For sixty days and sixty nights, Enoch wrote without stopping.

The archangel Pravuil, heaven's own scribe, the wisest of all the archangels, dictated to him the totality of creation. Everything. The workings of heaven, earth, and sea. Every element, every passage, every movement. The thunderings of thunder. The courses of the sun and moon. The changes of the stars. The seasons. The years. The days. The hours.

The rising of every wind. The number of every angel. The formation of their songs.

All human things, the tongue of every language, the pattern of every life, the commandments and instructions and sweet-voiced singings of heaven. Everything it was fitting for a mortal mind to learn, and much that was not.

When the dictation was complete, Pravuil gave Enoch a final command: "Everything I have told you, we have recorded. Now sit. And write all the souls of mankind. However many will ever be born. And the places prepared for each of them in eternity. For all souls are prepared before the foundation of the world."

Every soul that would ever exist, already accounted for. Already assigned a destination. Before the world was formed, before Adam drew breath, every human life had been mapped and measured and given a place in the architecture of eternity.

Enoch sat for thirty days and thirty nights, writing continuously, and produced three hundred and sixty-six books, a library of heaven's secrets, dictated by an angel, transcribed by a man who had been dressed in the glory of God.

Full source
2 Enoch 37-382 Enoch

There was one final thing to do before Enoch could go home.

God called one of the older angels, a terrible, menacing being, white as snow, with hands like ice and the appearance of great frost. And this angel did something extraordinary: he froze Enoch's face.

Not as punishment. As protection.

Enoch had stood before God's face. He had been anointed with divine ointment. He had been dressed in garments of glory.
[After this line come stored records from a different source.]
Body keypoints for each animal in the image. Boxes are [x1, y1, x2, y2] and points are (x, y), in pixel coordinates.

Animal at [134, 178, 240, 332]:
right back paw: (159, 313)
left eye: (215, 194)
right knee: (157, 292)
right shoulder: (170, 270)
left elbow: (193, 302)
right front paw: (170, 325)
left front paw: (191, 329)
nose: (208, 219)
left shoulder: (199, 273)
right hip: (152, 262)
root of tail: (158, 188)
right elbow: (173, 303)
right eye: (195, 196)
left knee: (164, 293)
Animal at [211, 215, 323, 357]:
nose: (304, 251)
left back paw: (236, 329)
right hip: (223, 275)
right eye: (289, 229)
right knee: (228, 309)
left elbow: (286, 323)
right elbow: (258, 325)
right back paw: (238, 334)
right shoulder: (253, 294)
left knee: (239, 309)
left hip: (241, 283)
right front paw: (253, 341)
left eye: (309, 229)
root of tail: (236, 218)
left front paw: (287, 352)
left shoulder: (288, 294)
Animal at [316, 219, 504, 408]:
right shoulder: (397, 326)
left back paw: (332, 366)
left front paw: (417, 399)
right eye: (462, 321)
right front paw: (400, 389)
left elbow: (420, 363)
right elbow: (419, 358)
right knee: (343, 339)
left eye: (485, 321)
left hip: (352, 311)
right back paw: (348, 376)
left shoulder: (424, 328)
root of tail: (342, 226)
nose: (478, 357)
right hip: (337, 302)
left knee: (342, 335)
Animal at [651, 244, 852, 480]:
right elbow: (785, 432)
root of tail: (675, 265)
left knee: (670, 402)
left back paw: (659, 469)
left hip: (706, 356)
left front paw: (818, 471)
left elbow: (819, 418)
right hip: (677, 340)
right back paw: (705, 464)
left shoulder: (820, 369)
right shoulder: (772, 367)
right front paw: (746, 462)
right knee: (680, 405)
His body had been transfigured until he looked like one of the angelic hosts. If he returned to earth in that state, no human being would be able to look at him and survive. The radiance of heaven was still on him, and mortal eyes could not bear it, just as no one can endure the fire of a stove or the heat of the sun or the bite of arctic frost.
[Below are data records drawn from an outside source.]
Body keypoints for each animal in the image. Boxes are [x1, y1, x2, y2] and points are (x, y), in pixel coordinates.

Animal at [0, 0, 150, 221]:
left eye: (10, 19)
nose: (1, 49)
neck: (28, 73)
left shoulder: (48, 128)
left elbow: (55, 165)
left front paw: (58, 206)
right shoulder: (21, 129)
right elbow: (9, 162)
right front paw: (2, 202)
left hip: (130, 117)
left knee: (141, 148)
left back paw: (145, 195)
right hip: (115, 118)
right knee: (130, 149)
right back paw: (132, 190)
"Enoch," God said, "if your face is not frozen here, no man will be able to behold it."

So the angel pressed his frozen hands against Enoch's face, and the light dimmed. The glory was sealed beneath a human mask. Enoch could walk among men again.

Then God gave the order to the angels who had first led Enoch upward: "Let Enoch go down to earth with you. Wait for him until the appointed day."

They placed him on his bed at night, the same bed from which he had been taken. And Methuselah, who had been keeping watch by day and by night, waiting for his father's return, heard Enoch arrive and was filled with awe.

"Let all my household come together," Enoch said. "I will tell them everything."

The clock was ticking. Thirty days to deliver the secrets of heaven to the children of earth.